Wednesday 1 September 2010

A Good Journey


I'm writing this in an ICU where someone who had been sick for the last month just passed away. She lies there with her hands clasped, quite still, as the warmth of her body gradually escapes her and rigormortis slowly seeps into her bones. Once she was a living, talking, eating human being. Now, she is as lifeless as the bed she's lying on.

Why this dwelling on death, I hear you think. It's morbid, no? I beg to differ. Death is very much a part of life - and increasingly part of my social agenda. In the last couple of weeks I've attended a few funerals of people of varying ages (most didn't even make it to the average national life expectancy age) who died of various, though predictable, illnesses and with varying degrees of pain and suffering.

In these instances one feels sad, particularly for the loved ones left behind.

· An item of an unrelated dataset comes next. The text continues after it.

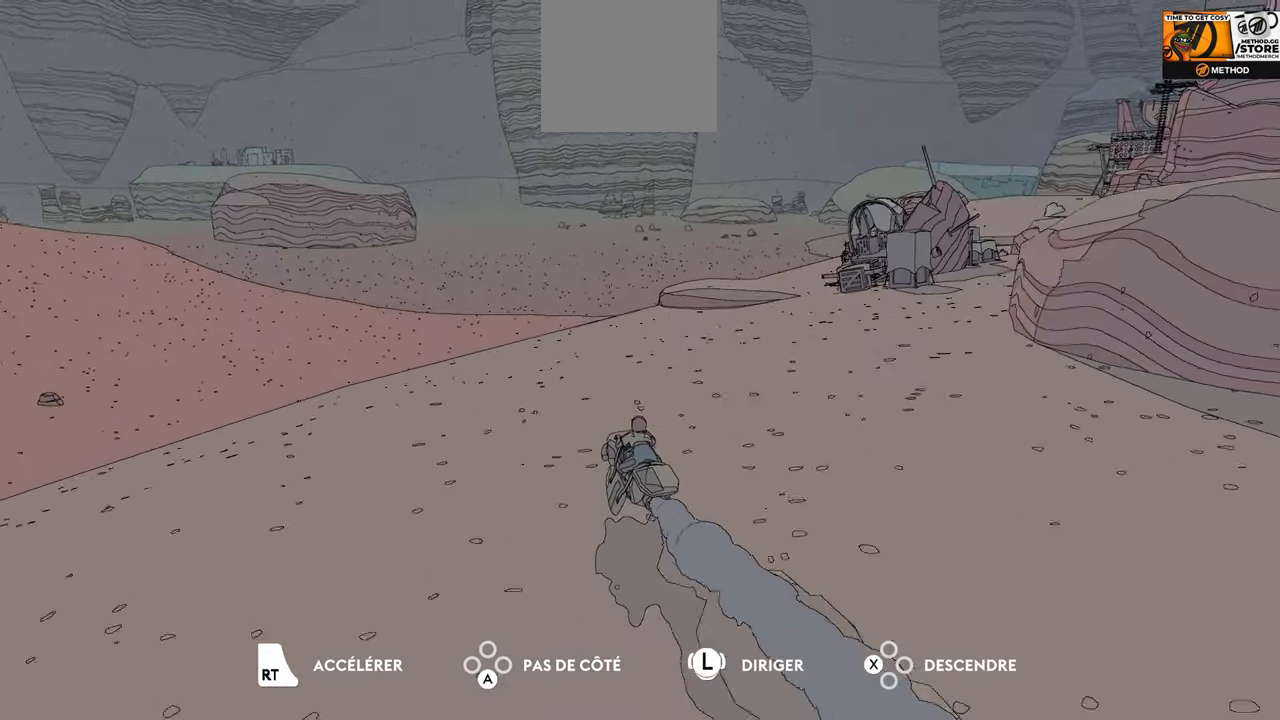
{"buttons": ["R2"], "left_stick": "up", "right_stick": "center", "events": []}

For the departed, it is said that one must not show too much sorrow or shed too many tears as it would be painful for the soul to leave to their next destination with so much emotion holding them back. Instead one must accept their passing with stoic resignation as when it comes to death, it is supposedly in the hands of the Almighty. One does not know when the Grim Reaper will come and cut our mortal coil. When he does, all our plans, our thoughts of tomorrow and the woes of this planet are swept away like sandcastles at high tide.

Having witnessed many passings, including my parents', I no longer feel excessive sorrow in these occasions, but rather a sense of gratitude for the reminder to put things in their true perspectives. Including an increasing realisation that when it comes to our own death, just may be each of us has a lot more active hand in its design than we think. And that if we regularly put our life tape in pause, we would be able to discern a pattern where death is not the end or culmination of life nor the opposite to existence.

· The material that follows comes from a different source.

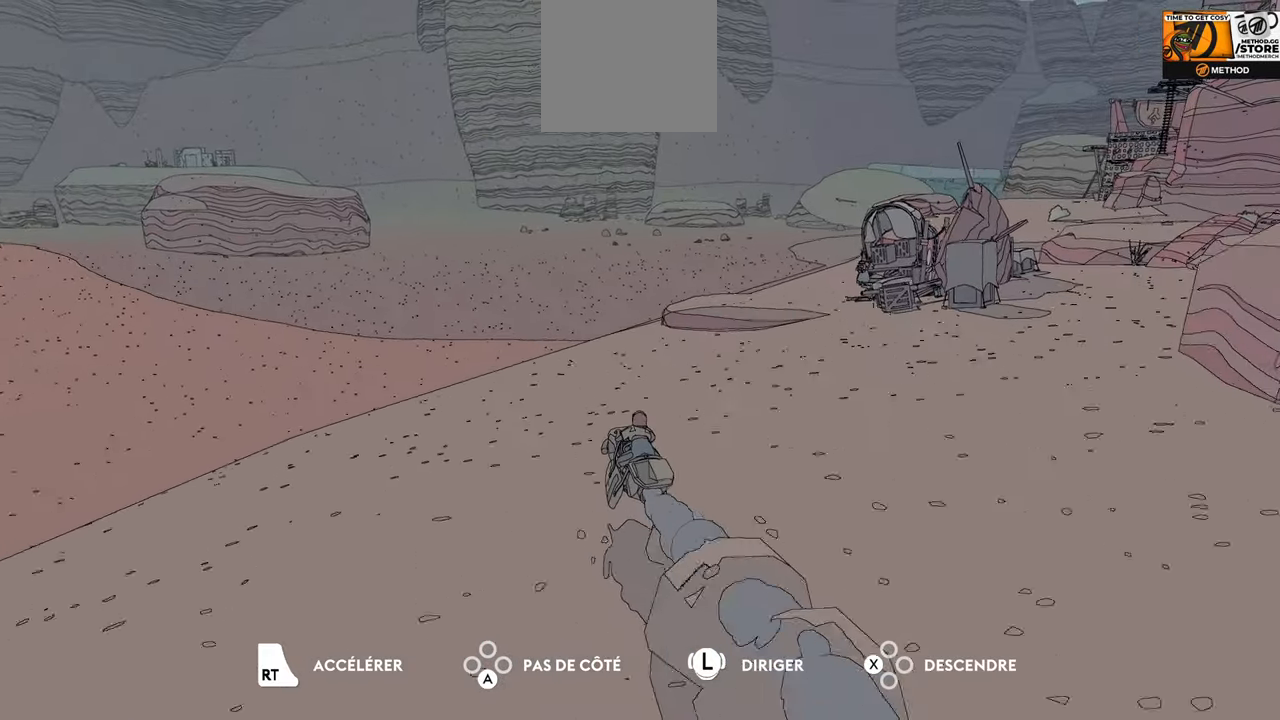
{"buttons": ["R2"], "left_stick": "up", "right_stick": "center", "events": []}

Neither is death the mysterious or scary phenomenon that steals in the night catching us unawares, but rather the seeds of death have been planted in each of us when we inhabit our physical bodies and we feed and nourish them throughout the years as we go through our so-called lives. In this way, barring fatal accidents and unpredictable tragedies, it is becoming more and more apparent that how we live our lives play a large part in how we shape our own deaths.

We are after all a driver in a vehicle that has its own intelligence and built in obsolescence
that is quite beyond our control. The best that we could do is ensure its maintenance so that it gives us the best in its performance and provide us with quality driving. A lot of the time however, we think that we are not just the driver but also the vehicle. We drive it the way we want to, often carelessly, at times dangerously, mistaking our immortality for the car's.

Far from taking care of it and cherishing it as a precious thing, we subject this vehicle to all our worries, our roller coaster emotions, our fears, angers, disappointments and traumas as well as all the mental twists and gymnastics that form the journey we call our life. We believe we are the master of the journey and in full control of this vehicle. It is often only at the edge of the abyss that we remember the vehicle has its own journey and we have ours: and our painful parting becomes our moment of rude awakening.

So wouldn't it be nice if we could ensure ourselves of a good death? One that doesn't catch us by surprise when we are far from ready, when our to-do lists are still clutched in our hands and the worries of today are foremost in our minds? One that doesn't force us to review our lives in the final months, weeks, days or even hours before our last breath, when there is little room for introspection, barely any energy to correct our mistakes and no time prepare our own departure.

How much better it would be if we could be ready well in advance with our suitcases packed, our letters written, our messages sent, our debts paid and our farewells duly said. Then we would have no need for others to go over our lives, trying to remember what good deeds we had done and the achievements we had accomplished. We won't have to rely on others to judge whether ours is a life well-spent or time wasted.

Because we have penned our own obituary well in advance, every day each time we look in the mirror and ask ourselves, what is this journey that I'm undertaking, how far have I gone and how am I enjoying it?

So that when the time comes for us to leave we could exit gracefully and proudly like in a well-rehearsed curtain call, bidding a fond farewell of gratitude to that vehicle that had so faithfully supported and sustained us safely during our adventures.